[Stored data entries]

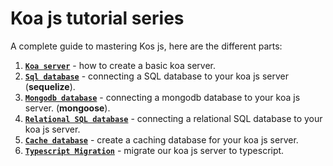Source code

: # Koa js tutorial series

A complete guide to mastering Kos js, here are the  different parts:

1. [**`Koa server`**](https://github.com/tutorial-point/koa-server-tutorial) - how to create a basic koa server.
2. [**`Sql database`**](https://github.com/tutorial-point/koa-sql-tutorial) - connecting a SQL database to your koa js server (**sequelize**).
3. [**`Mongodb database`**](https://github.com/tutorial-point/koa-mongodb-tutorial) - connecting a mongodb database to your koa js server. (**mongoose**).
4. [**`Relational SQL database`**](https://github.com/tutorial-point/koa-relational-sql) - connecting a relational SQL database to your koa js server.
5. [**`Cache database`**](https://github.com/tutorial-point/koa-cache-tutorial) - create a caching database for your koa js server.
6. [**`Typescript Migration`**](https://github.com/tutorial-point/koa-typescript-tutorial) - migrate our koa js server to typescript.
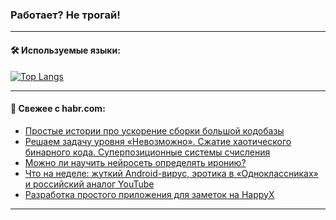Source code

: ### Работает? Не трогай!

---
<!--
#### 🛠️ Technical stack:

![Java](https://img.shields.io/badge/Java-informational?logo=Oracle&style=flat&logoColor=white&color=FF4500)
![Kotlin](https://img.shields.io/badge/Kotlin-informational?logo=Kotlin&style=flat&logoColor=white&color=774D97)
![TS](https://img.shields.io/badge/TypeScript-informational?logo=typeScript&style=flat&logoColor=black&color=017acc)
![Python](https://img.shields.io/badge/Python-informational?logo=Python&style=flat&logoColor=black&color=ffdd54) <br>
![Spring](https://img.shields.io/badge/Spring-informational?logo=Spring&style=flat&logoColor=white&color=6DB33F) 
![SpringBoot](https://img.shields.io/badge/SpringBoot-informational?logo=SpringBoot&style=flat&logoColor=white&color=6DB33F)
![Nest](https://img.shields.io/badge/NestJS-informational?logo=NestJS&style=flat&logoColor=white&color=E0234E) 
![NodeJS](https://img.shields.io/badge/NodeJS-informational?logo=node.js&style=flat&logoColor=white&color=70A760)<br>
![PostgreSQL](https://img.shields.io/badge/PostgreSQL-informational?logo=PostgreSQL&style=flat&logoColor=white&color=DAA520)
![MongoDB](https://img.shields.io/badge/MongoDB-informational?logo=MongoDB&style=flat&logoColor=white&color=870000)
![Apache](https://img.shields.io/badge/Apache-informational?logo=apache&style=flat&logoColor=white&color=f74e28)

___ 
-->

#### 🛠️ Используемые языки:

[![Top Langs](https://github-readme-stats-u2qms2cxw-advtsettinggmailcoms-projects.vercel.app/api/top-langs/?username=zloylis&langs_count=10&hide_title=true&title_color=e6edf3&size_weight=0.5&count_weight=0.5&layout=compact&hide_progress=true&hide_border=true&theme=dracula)](https://github.com/zloylis)

<!---


####  :octocat:&nbsp;&nbsp; Статистика:

![GitHub stats](https://github-readme-stats-u2qms2cxw-advtsettinggmailcoms-projects.vercel.app/api?username=zloylis&show_icons=true&hide_border=true&theme=dracula&title_color=e6edf3&include_all_commits=true&count_private=true&hide_rank=false&hide_title=true&rank_icon=github)
-->
---

#### 💬 Свежее с habr.com:

<!-- BLOG-POST-LIST:START -->
- [Простые истории про ускорение сборки большой кодобазы](https://habr.com/ru/articles/825548/?utm_source=habrahabr&utm_medium=rss&utm_campaign=825548)
- [Решаем задачу уровня «Невозможно». Сжатие хаотического бинарного кода. Суперпозиционные системы счисления](https://habr.com/ru/articles/825536/?utm_source=habrahabr&utm_medium=rss&utm_campaign=825536)
- [Можно ли научить нейросеть определять иронию?](https://habr.com/ru/companies/spbu/articles/825530/?utm_source=habrahabr&utm_medium=rss&utm_campaign=825530)
- [Что на неделе: жуткий Android-вирус, эротика в «Одноклассниках» и российский аналог YouTube](https://habr.com/ru/companies/agima/articles/825432/?utm_source=habrahabr&utm_medium=rss&utm_campaign=825432)
- [Разработка простого приложения для заметок на HappyX](https://habr.com/ru/articles/825486/?utm_source=habrahabr&utm_medium=rss&utm_campaign=825486)
<!-- BLOG-POST-LIST:END -->

---
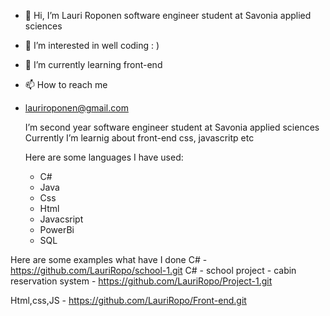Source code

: - 👋 Hi, I’m Lauri Roponen software engineer student at Savonia applied sciences
- 👀 I’m interested in well coding : )
- 🌱 I’m currently learning front-end
- 📫 How to reach me
- lauriroponen@gmail.com

  I’m second year software engineer student at Savonia applied sciences
  Currently I’m learnig about front-end css, javascritp etc

  Here are some languages I have used:
  - C#
  - Java
  - Css
  - Html
  - Javacsript
  - PowerBi
  - SQL

 Here are some examples what have I done
 C# - https://github.com/LauriRopo/school-1.git
 C# - school project - cabin reservation system - https://github.com/LauriRopo/Project-1.git
 
 Html,css,JS - https://github.com/LauriRopo/Front-end.git
 
  

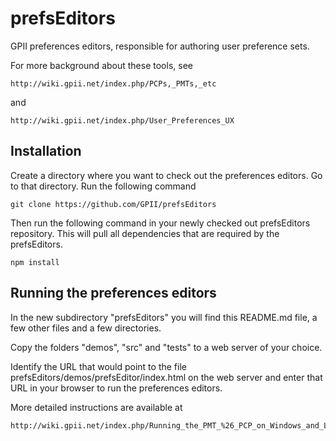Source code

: prefsEditors
============

GPII preferences editors, responsible for authoring user preference sets.

For more background about these tools, see 

    http://wiki.gpii.net/index.php/PCPs,_PMTs,_etc

and 

    http://wiki.gpii.net/index.php/User_Preferences_UX


Installation
------------

Create a directory where you want to check out the preferences editors.
Go to that directory.
Run the following command 

    git clone https://github.com/GPII/prefsEditors

Then run the following command in your newly checked out prefsEditors repository. 
This will pull all dependencies that are required by the prefsEditors.

    npm install

Running the preferences editors
-------------------------------

In the new subdirectory "prefsEditors" you will find this README.md file, 
a few other files and a few directories. 

Copy the folders "demos", "src" and "tests" to a web server of your choice.

Identify the URL that would point to the file prefsEditors/demos/prefsEditor/index.html
on the web server and enter that URL in your browser to run the preferences editors.


More detailed instructions are available at

    http://wiki.gpii.net/index.php/Running_the_PMT_%26_PCP_on_Windows_and_Linux_with_a_local_web_server


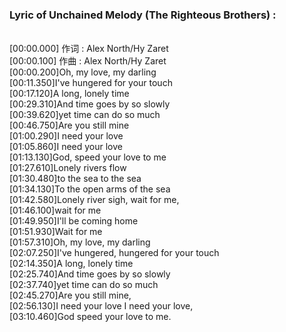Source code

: <h3>Lyric of Unchained Melody (The Righteous Brothers) :</h3><p><br>[00:00.000] 作词 : Alex North/Hy Zaret
<br>[00:00.100] 作曲 : Alex North/Hy Zaret
<br>[00:00.200]Oh, my love, my darling
<br>[00:11.350]I've hungered for your touch
<br>[00:17.120]A long, lonely time
<br>[00:29.310]And time goes by so slowly
<br>[00:39.620]yet time can do so much
<br>[00:46.750]Are you still mine
<br>[01:00.290]I need your love
<br>[01:05.860]I need your love
<br>[01:13.130]God, speed your love to me
<br>[01:27.610]Lonely rivers flow
<br>[01:30.480]to the sea to the sea
<br>[01:34.130]To the open arms of the sea
<br>[01:42.580]Lonely river sigh, wait for me,
<br>[01:46.100]wait for me
<br>[01:49.950]I'll be coming home
<br>[01:51.930]Wait for me
<br>[01:57.310]Oh, my love, my darling
<br>[02:07.250]I've hungered, hungered for your touch
<br>[02:14.350]A long, lonely time
<br>[02:25.740]And time goes by so slowly
<br>[02:37.740]yet time can do so much
<br>[02:45.270]Are you still mine,
<br>[02:56.130]I need your love I need your love,
<br>[03:10.460]God speed your love to me.
</p>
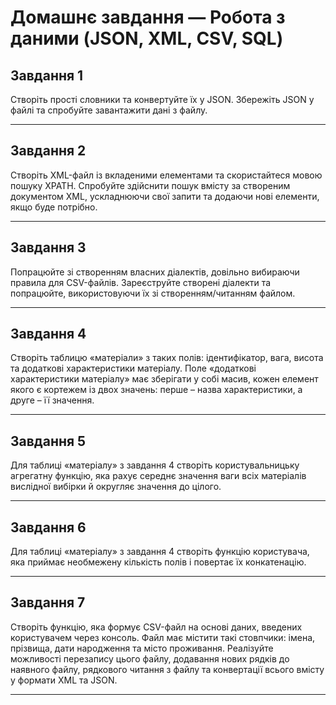 # Домашнє завдання — Робота з даними (JSON, XML, CSV, SQL)

## Завдання 1

Створіть прості словники та конвертуйте їх у JSON. Збережіть JSON у файлі та спробуйте завантажити дані з файлу.

---

## Завдання 2

Створіть XML-файл із вкладеними елементами та скористайтеся мовою пошуку XPATH. Спробуйте здійснити пошук вмісту за створеним документом XML, ускладнюючи свої запити та додаючи нові елементи, якщо буде потрібно.

---

## Завдання 3

Попрацюйте зі створенням власних діалектів, довільно вибираючи правила для CSV-файлів. Зареєструйте створені діалекти та попрацюйте, використовуючи їх зі створенням/читанням файлом.

---

## Завдання 4

Створіть таблицю «матеріали» з таких полів: ідентифікатор, вага, висота та додаткові характеристики матеріалу. Поле «додаткові характеристики матеріалу» має зберігати у собі масив, кожен елемент якого є кортежем із двох значень: перше – назва характеристики, а друге – її значення.

---

## Завдання 5

Для таблиці «матеріалу» з завдання 4 створіть користувальницьку агрегатну функцію, яка рахує середнє значення ваги всіх матеріалів вислідної вибірки й округляє значення до цілого.

---

## Завдання 6

Для таблиці «матеріалу» з завдання 4 створіть функцію користувача, яка приймає необмежену кількість полів і повертає їх конкатенацію.

---

## Завдання 7

Створіть функцію, яка формує CSV-файл на основі даних, введених користувачем через консоль. Файл має містити такі стовпчики: імена, прізвища, дати народження та місто проживання. Реалізуйте можливості перезапису цього файлу, додавання нових рядків до наявного файлу, рядкового читання з файлу та конвертації всього вмісту у формати XML та JSON.

---
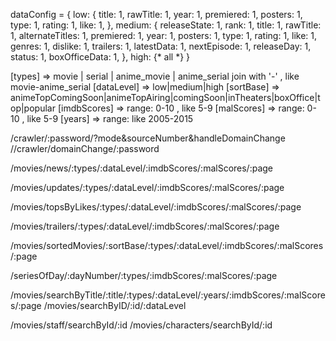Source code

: dataConfig = {
    low: {
        title: 1,
        rawTitle: 1,
        year: 1,
        premiered: 1,
        posters: 1,
        type: 1,
        rating: 1,
        like: 1,
    },
    medium: {
        releaseState: 1,
        rank: 1,
        title: 1,
        rawTitle: 1,
        alternateTitles: 1,
        premiered: 1,
        year: 1,
        posters: 1,
        type: 1,
        rating: 1,
        like: 1,
        genres: 1,
        dislike: 1,
        trailers: 1,
        latestData: 1,
        nextEpisode: 1,
        releaseDay: 1,
        status: 1,
        boxOfficeData: 1,
    },
    high: {* all *}
}


[types] => movie | serial | anime_movie | anime_serial join with '-' , like movie-anime_serial
[dataLevel] => low|medium|high
[sortBase] => animeTopComingSoon|animeTopAiring|comingSoon|inTheaters|boxOffice|top|popular
[imdbScores] => range: 0-10 , like 5-9
[malScores] => range: 0-10 , like 5-9
[years] => range: like 2005-2015

/crawler/:password/?mode&sourceNumber&handleDomainChange
//crawler/domainChange/:password

/movies/news/:types/:dataLevel/:imdbScores/:malScores/:page

/movies/updates/:types/:dataLevel/:imdbScores/:malScores/:page

/movies/topsByLikes/:types/:dataLevel/:imdbScores/:malScores/:page

/movies/trailers/:types/:dataLevel/:imdbScores/:malScores/:page

/movies/sortedMovies/:sortBase/:types/:dataLevel/:imdbScores/:malScores/:page

/seriesOfDay/:dayNumber/:types/:imdbScores/:malScores/:page

/movies/searchByTitle/:title/:types/:dataLevel/:years/:imdbScores/:malScores/:page
/movies/searchByID/:id/:dataLevel

/movies/staff/searchById/:id
/movies/characters/searchById/:id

> **Instruction**:
Copy the lines that begin at the one containing "## Завдання 2" and end at the one containing "## Завдання 5", reproducing them verbatim with both of those lines included.

> **Solution to this task**:
## Завдання 2

Створіть XML-файл із вкладеними елементами та скористайтеся мовою пошуку XPATH. Спробуйте здійснити пошук вмісту за створеним документом XML, ускладнюючи свої запити та додаючи нові елементи, якщо буде потрібно.

---

## Завдання 3

Попрацюйте зі створенням власних діалектів, довільно вибираючи правила для CSV-файлів. Зареєструйте створені діалекти та попрацюйте, використовуючи їх зі створенням/читанням файлом.

---

## Завдання 4

Створіть таблицю «матеріали» з таких полів: ідентифікатор, вага, висота та додаткові характеристики матеріалу. Поле «додаткові характеристики матеріалу» має зберігати у собі масив, кожен елемент якого є кортежем із двох значень: перше – назва характеристики, а друге – її значення.

---

## Завдання 5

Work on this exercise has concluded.